J’ai dans ces jours-là accompli des tours de force, dont je ne me serais jamais cru capable ; l’excitation nerveuse poussée au suprême degré transforme l’être ; soutenues par une idée, les forces se multiplient extraordinairement. Manquant de voiture d’ambulance, notre commandant avait réquisitionné deux omnibus, j’avais peu d’aides, j’ai pu seule traîner un pauvre blessé, un homme grand et fort, le tenant avec force sous les bras, le monter en arrière avec peine il est vrai, car je craignais d’augmenter sa souffrance, je parvins à le hisser et le faire entrer dans le véhicule, je l’installai sur la paille et je lui mis un oreiller sous la tête ; il me remercia par un doux sourire.

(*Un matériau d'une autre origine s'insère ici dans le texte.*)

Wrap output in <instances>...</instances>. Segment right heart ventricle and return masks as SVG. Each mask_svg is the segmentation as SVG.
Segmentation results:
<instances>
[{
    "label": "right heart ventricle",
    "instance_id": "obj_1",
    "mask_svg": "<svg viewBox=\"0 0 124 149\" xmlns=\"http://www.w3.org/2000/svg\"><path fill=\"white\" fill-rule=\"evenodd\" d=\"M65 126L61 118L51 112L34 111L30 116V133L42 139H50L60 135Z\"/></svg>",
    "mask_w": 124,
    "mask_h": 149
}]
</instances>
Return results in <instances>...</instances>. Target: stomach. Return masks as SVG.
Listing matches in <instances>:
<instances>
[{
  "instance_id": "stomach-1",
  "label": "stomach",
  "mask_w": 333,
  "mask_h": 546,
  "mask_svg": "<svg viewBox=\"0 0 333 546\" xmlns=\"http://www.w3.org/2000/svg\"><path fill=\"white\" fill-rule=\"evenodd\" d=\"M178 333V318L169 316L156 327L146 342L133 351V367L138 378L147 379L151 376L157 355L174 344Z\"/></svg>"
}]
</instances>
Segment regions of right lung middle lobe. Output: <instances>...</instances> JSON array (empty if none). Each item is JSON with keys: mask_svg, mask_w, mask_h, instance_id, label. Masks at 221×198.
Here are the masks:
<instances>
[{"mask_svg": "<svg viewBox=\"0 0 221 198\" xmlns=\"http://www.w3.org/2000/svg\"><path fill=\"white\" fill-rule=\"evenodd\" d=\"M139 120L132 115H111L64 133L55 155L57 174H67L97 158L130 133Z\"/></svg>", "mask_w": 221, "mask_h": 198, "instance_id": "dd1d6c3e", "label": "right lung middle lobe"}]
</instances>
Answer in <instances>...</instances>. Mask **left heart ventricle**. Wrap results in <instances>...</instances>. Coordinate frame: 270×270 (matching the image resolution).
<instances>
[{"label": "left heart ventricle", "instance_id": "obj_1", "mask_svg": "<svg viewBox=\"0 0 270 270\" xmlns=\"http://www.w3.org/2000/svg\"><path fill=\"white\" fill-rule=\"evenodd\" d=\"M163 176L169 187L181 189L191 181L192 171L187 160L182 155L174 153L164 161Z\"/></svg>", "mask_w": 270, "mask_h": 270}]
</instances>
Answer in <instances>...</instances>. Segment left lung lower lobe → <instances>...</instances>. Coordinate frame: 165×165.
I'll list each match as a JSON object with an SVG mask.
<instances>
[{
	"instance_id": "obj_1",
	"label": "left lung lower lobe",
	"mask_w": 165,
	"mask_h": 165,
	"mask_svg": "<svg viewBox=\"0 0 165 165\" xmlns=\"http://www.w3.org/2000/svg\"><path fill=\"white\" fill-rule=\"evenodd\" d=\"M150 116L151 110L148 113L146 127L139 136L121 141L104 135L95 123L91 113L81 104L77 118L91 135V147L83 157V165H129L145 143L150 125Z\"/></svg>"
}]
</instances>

C’était tout ce qu’il pouvait faire.

Pendant qu’un ambulancier était allé à un autre blessé, je préparai une place pour le recevoir, puis nous les conduisîmes à l’ambulance.

Je dois dire que je suis petite de taille, plutôt faible. Chose surprenante, toute ma vie j’ai été timide et souvent malade, ne sortant presque jamais, mais pendant huit mois de lutte, exposée à toutes les misères, aux intempéries, manquant de nécessaire, jamais je ne me suis aussi bien portée que pendant cette période.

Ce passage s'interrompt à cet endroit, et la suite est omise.